I am so glad that many international researches used my classified Malware dataset as building block for making great analyses and for improving the state of the art on Malware research. Some of them are listed here, but many others papers, articles and researches have been released (just ask to Google).
- Big data: deep learning for detecting malware
- AI and Machine Learning for Cyber Security Wiki
- Toward Collaborative Defense Across Organizations
- Modelling Malware-driven Honeypots
- Trust, Privacy and Security in Digital Business: 14th International Conference, TrustBUS
- Design and Implementation of Malware Detection Scheme
- Machine Learning For Cybersecurity
Today I finally had chance to follow-it-up by adding a scripting section which would be useful to: (i) generate the modified version of MIST files (the one in training sets) and to (ii) convert the obtained results to ARFF (Attribute Relation File Format) by University of Waikato. The first script named
mist_json.py is a reporting module that could be integrated into a running CuckooSandBox environment. It is able to take the cuckoo report and convert it into a modified version of MIST file. To do that, drop
mist_json.py into your running instance of CuckooSandbox V1 (
/) and add the specific configuration section into
reporting.conf. You might decide to force its execution without configuration by editing directly the source code. The result would be a MIST file for each Cuckoo analysed sample. The MIST file wraps out the generated features as described into the original post here. By using the second script named
fromMongoToARFF.py you can convert your JSON object into ARFF which would be very useful to be imported into WEKA for testing your favorite algorithms.
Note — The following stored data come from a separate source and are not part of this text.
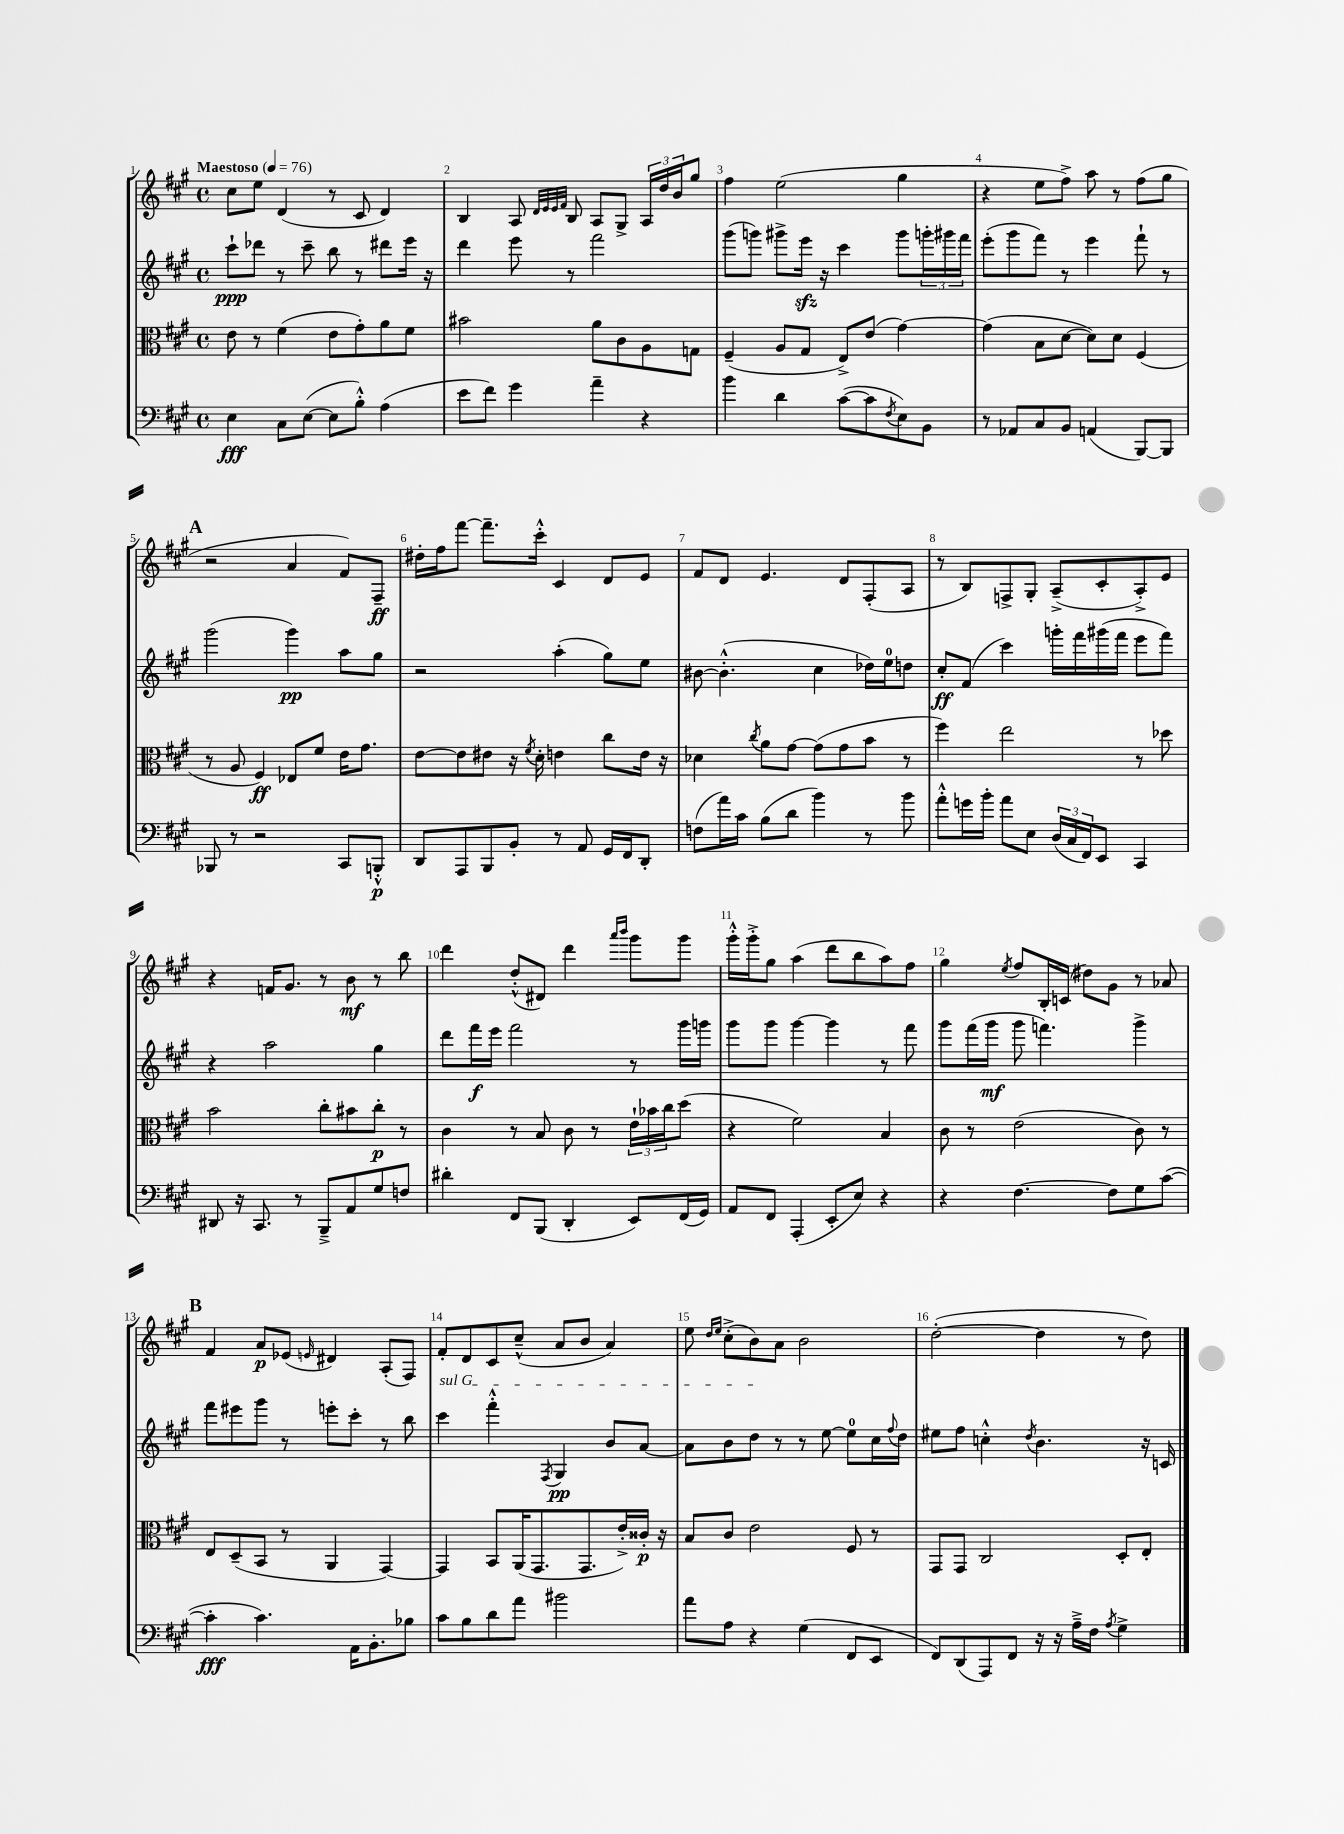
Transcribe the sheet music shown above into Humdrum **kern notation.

**kern	**kern	**kern	**kern
*staff4	*staff3	*staff2	*staff1
*clefF4	*clefC3	*clefG2	*clefG2
*k[f#c#g#]	*k[f#c#g#]	*k[f#c#g#]	*k[f#c#g#]
*M4/4	*M4/4	*M4/4	*M4/4
*met(c)	*met(c)	*met(c)	*met(c)
*MM76	*MM76	*MM76	*MM76
4E	8e	8ccc#`	8cc#
.	8r	8ddd-	8ee
8C#	(4f#	8r	(4d
([8E	.	8ccc#~	.
8E]	8e	8bb	8r
8B'^^)	8g#')	8r	8c#
(4A	8a	8ddd#	4d)
.	8f#	16eee	.
.	.	16r	.
=	=	=	=
8e	2b#	4ddd	4B
8f#)	.	.	.
4g#	.	8eee	8A
.	.	.	32qqd
.	.	.	32qqe
.	.	.	32qqe
.	.	.	32qqf#
.	.	8r	8B
4a~	8a	2fff#	8A
.	8c#	.	8G#^
4r	8A	.	24A
.	.	.	24dd
.	.	.	24b
.	8G	.	8gg#
=	=	=	=
4b	(4F#~	(8ggg#	4ff#
.	.	8ggg)	.
4d	8A	8ggg#^	(2ee
.	8G#	16eee	.
.	.	16r	.
([8c#	8E^)	4ccc#	.
8c#]	(8e	.	.
8qF#	.	.	.
8E)	[4g#)	8ggg#	4gg#
8BB	.	24ggg'	.
.	.	24ggg#	.
.	.	24fff#	.
=	=	=	=
8r	(4g#]	(8eee'	4r
8AA-	.	8ggg#	.
8C#	8B	8fff#)	8ee
8BB	[8d	8r	8ff#^)
(4AA	8d])	4eee	8aa
.	8d	.	8r
[8BBB)	(4F#	8fff#`	(8ff#
8BBB]	.	8r	8gg#
=	=	=	=
8BBB-	8r	(2ggg#	2r
8r	8A	.	.
2r	4F#)	.	.
.	8E-	4ggg#)	4a
.	8f#	.	.
8CC#	16e	8aa	8f#)
.	8.g#	.	.
8BBB'^^	.	8gg#	8F#~
=	=	=	=
8DD	[8e	2r	16dd#'
.	.	.	16ff#
8AAA	8e]	.	[8fff#
8BBB	8e#	.	8.fff#~]
8BB'	16r	.	.
.	8qf#	.	.
.	16d'	.	16ccc#'^^
8r	4e	(4aa'	4c#
8AA	.	.	.
16GG#	8cc#	8gg#)	8d
16FF#	.	.	.
8DD'	16e	8ee	8e
.	16r	.	.
=	=	=	=
(8F	4d-	[8b#	8f#
16a)	.	(4.b#'^^]	8d
16c#	.	.	.
.	8qcc#	.	.
(8B	8a	.	4.e
8d	[8g#	.	.
4b)	(8g#]	4cc#	.
.	8g#	.	8d
8r	8b	16dd-)	(8F#'
.	.	16ee	.
8b	8r	8dd	8A
=	=	=	=
8a'^^	4ff#)	8cc#'	8r
16g	.	(8f#	8B)
16b'	.	.	.
8a	2ee	4ccc#)	8F^
8E	.	.	8G#'
(24D	.	16ggg'	(8A~^
24C#	.	.	.
.	.	16fff#	.
24FF#)	.	.	.
8EE	.	(16ggg#	8c#'
.	.	16fff#	.
4CC#	8r	8eee	8A'^)
.	8dd-	8fff#)	8e
=	=	=	=
8DD#	2b	4r	4r
16r	.	.	.
8.CC#	.	.	.
.	.	2aa	16f
.	.	.	8.g#
8r	.	.	.
8BBB~^	8cc#'	.	8r
8AA	8b#	.	8b
8G#	8cc#'	4gg#	8r
8F	8r	.	8bb
=	=	=	=
4d#'	4c#	8ddd	4ddd
.	.	16fff#	.
.	.	16eee	.
8FF#	8r	2fff#	(8dd'^^
(8BBB	8B	.	8d#)
4DD'	8c#	.	4ddd
.	8r	.	.
.	.	.	16qqaaa
.	.	.	16qqbbb
8EE)	24e`	8r	8ggg#
.	24b-	.	.
.	24cc#	.	.
(16FF#	(8dd	16ggg#	8ggg#
16GG#)	.	16ggg	.
=	=	=	=
8AA	4r	8ggg#	16ggg#'^^
.	.	.	16ggg#'^
8FF#	.	8ggg#	8gg#
(4AAA'	2f#)	[4ggg#	(4aa
8EE'	.	4ggg#]	8ddd
8E)	.	.	8bb
4r	4B	8r	8aa)
.	.	8fff#	8ff#
=	=	=	=
4r	8c#	8ggg#	4gg#
.	8r	(16fff#	.
.	.	16ggg#	.
.	.	.	8qee
[4.F#	(2e	8ggg#	8ff#
.	.	4.fff)	16B'
.	.	.	(16c
.	.	.	8dd#)
8F#]	.	.	8g#
8G#	8c#)	4ggg#^	8r
([8c#	8r	.	8a-
=	=	=	=
4c#']	8E	8fff#	4f#
.	(8D~	8eee#	.
4.c#)	8BB	8ggg#	8a
.	8r	8r	(8e-
.	.	.	16qqe
.	4AA	8eee'	4d#)
16AA	.	8ccc#'	.
8.BB'	.	.	.
.	[4GG#)	8r	(8A'
8B-	.	8bb	8F#)
=	=	=	=
8c#	4GG#]	4ccc#	8f#'
8B	.	.	8d
8d	8BB	4fff#'^^	8c#
8a	(16AA	.	(8cc#~^^
.	8.GG#	.	.
.	.	8qF#	.
2b#	.	4G#	8a
.	8.GG#	.	8b
.	.	8b	4a)
.	16e'^)	.	.
.	16c##'	[8a	.
.	16r	.	.
=	=	=	=
8a	8B	8a]	8ee
.	.	.	16qqdd
.	.	.	16qqee
8A	8c#	8b	(8cc#'^
4r	2e	8dd	8b)
.	.	8r	8a
(4G#	.	8r	2b
.	.	[8ee	.
8FF#	8F#	8ee]	.
8EE	8r	16cc#	.
.	.	8qqff#	.
.	.	16dd	.
=	=	=	=
8FF#)	8GG#	8ee#	([2dd'
(8DD	8GG#	8ff#	.
8AAA)	2C#	4cc'^^	.
8FF#	.	.	.
.	.	8qdd	.
16r	.	4.b	4dd]
16r	.	.	.
16A~^	.	.	.
16F#	.	.	.
8qA	.	.	.
4G#^	8D'	.	8r
.	8E'	16r	8dd)
.	.	16c	.
==	==	==	==
*-	*-	*-	*-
Now, if you wish you are able to generate training sets by yourself and to test new algorithms directly into WEKA. The creation process follows those steps:
- Upload the samples into a running CuckooSanbox patched with
mist_json.pyproduces a MIST.json file for each submitted sample
- Use a simple script to import your desired MIST.json files into a MongoDB. For example
for i in **/*.json; do; mongoimport --db test --collection test --file $i; done;
- Use the
fromMongoToARFF.pyto generate ARFF
- Import the generated ARFF into Weka
- Start your experimental sessions
If you want to share with the community your new MIST classified files please feel free to make pull requests directly on GitHub. Everybody is using this set will appreciate it.